Going by one of the latest posts of the Rael-Science, diabetes can be effectively prevented. But, it’s all up to you. Fatty liver has been thoroughly investigated as a known and frequently occurring disease.
But, little is known about excess weight-induced fat accumulation in the pancreas and its effects on the onset of type 2 diabetes.
A research team led by Professor Annette Schürmann and Professor Tim J. Schulz of the German Institute of Human Nutrition (DIfE) has now found that overweight mice prone to diabetes have a high accumulation of fat cells in the pancreas.
Mice resistant to diabetes due to their genetic make-up despite excess weight had hardly any fat in the pancreas, but instead had fat deposits in the liver. “Fat accumulations outside the fat tissue, e.g. in the liver, muscles or even bones, have a negative effect on these organs and the entire body. What impact fat cells have within the pancreas has not been clear until now”, said Schürmann, head of the Department of Experimental Diabetology at DIfE and speaker of the German Center for Diabetes Research (DZD).
The team of scientists divided the overweight animals, which were prone to diabetes, into two groups: The first group was allowed to eat ad libitum — as much as they wanted whenever they wanted. The second group underwent an intermittent fasting regimen: one day the rodents received unlimited chow and the next day they were not fed at all.
After five weeks, the researchers observed differences in the pancreas of the mice: Fat cells accumulated in group one. The animals in group two, on the other hand, had hardly any fat deposits in the pancreas.
In order to find out how fat cells might impair the function of the pancreas, researchers led by Schürmann and Schulz isolated adipocyte precursor cells from the pancreas of mice for the first time and allowed them to differentiate into mature fat cells.
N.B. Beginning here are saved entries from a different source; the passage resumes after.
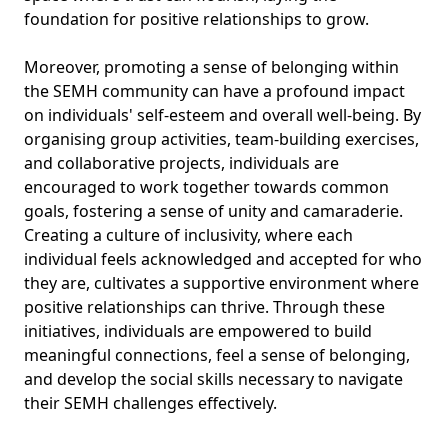
foundation for positive relationships to grow.
Moreover, promoting a sense of belonging within
the SEMH community can have a profound impact
on individuals' self-esteem and overall well-being. By
organising group activities, team-building exercises,
and collaborative projects, individuals are
encouraged to work together towards common
goals, fostering a sense of unity and camaraderie.
Creating a culture of inclusivity, where each
individual feels acknowledged and accepted for who
they are, cultivates a supportive environment where
positive relationships can thrive. Through these
initiatives, individuals are empowered to build
meaningful connections, feel a sense of belonging,
and develop the social skills necessary to navigate
their SEMH challenges effectively.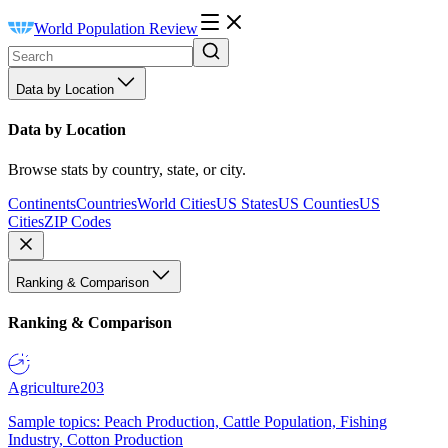
World Population Review
Data by Location
Data by Location
Browse stats by country, state, or city.
Continents
Countries
World Cities
US States
US Counties
US
Cities
ZIP Codes
Ranking & Comparison
Ranking & Comparison
Agriculture
203
Sample topics: Peach Production, Cattle Population, Fishing
Industry, Cotton Production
If the mature fat cells were subsequently cultivated together with the Langerhans islets of the pancreas, the beta cells of the “islets” increasingly secreted insulin.
“We suspect that the increased secretion of insulin causes the Langerhans islets of diabetes-prone animals to deplete more quickly and, after some time, to cease functioning completely. In this way, fat accumulation in the pancreas could contribute to the development of type 2 diabetes”, said Schürmann.
Current data suggest that not only liver fat should be reduced to prevent type 2 diabetes. “Under certain genetic conditions, the accumulation of fat in the pancreas may play a decisive role in the development of type 2 diabetes”, said Schulz, head of the Department of Adipocyte Development and Nutrition. Intermittent fasting could be a promising therapeutic approach in the future. The advantages: it is non-invasive, easy to integrate into everyday life and does not require drugs.
Intermittent fasting means not eating during certain time slots. However, water, unsweetened tea and black coffee are allowed around the clock. Depending on the method, the fasting lasts between 16 and 24 hours or, alternatively, a maximum of 500 to 600 calories are consumed on two days within a week.
The best known form of intermittent fasting is the 16:8 method which involves eating only during an eight-hour window during the day and fasting for the remaining 16 hours. One meal — usually breakfast — is omitted.
The islets of Langerhans — also referred to as islet cells or Langerhans islets — are islet-like accumulations of hormone-producing cells in the pancreas. A healthy adult has about one million Langerhans islets. Each “islet” has a diameter of 0.2-0.5 millimeters.
The beta cells produce the blood glucose-lowering hormone insulin and make up about 65 to 80 percent of the islet cells. When blood glucose levels are elevated, these secrete insulin into the bloodstream so that the levels are normalized again.
Rael-Science says materials for this story were provided by Deutsches Zentrum fuer Diabetesforschung DZD.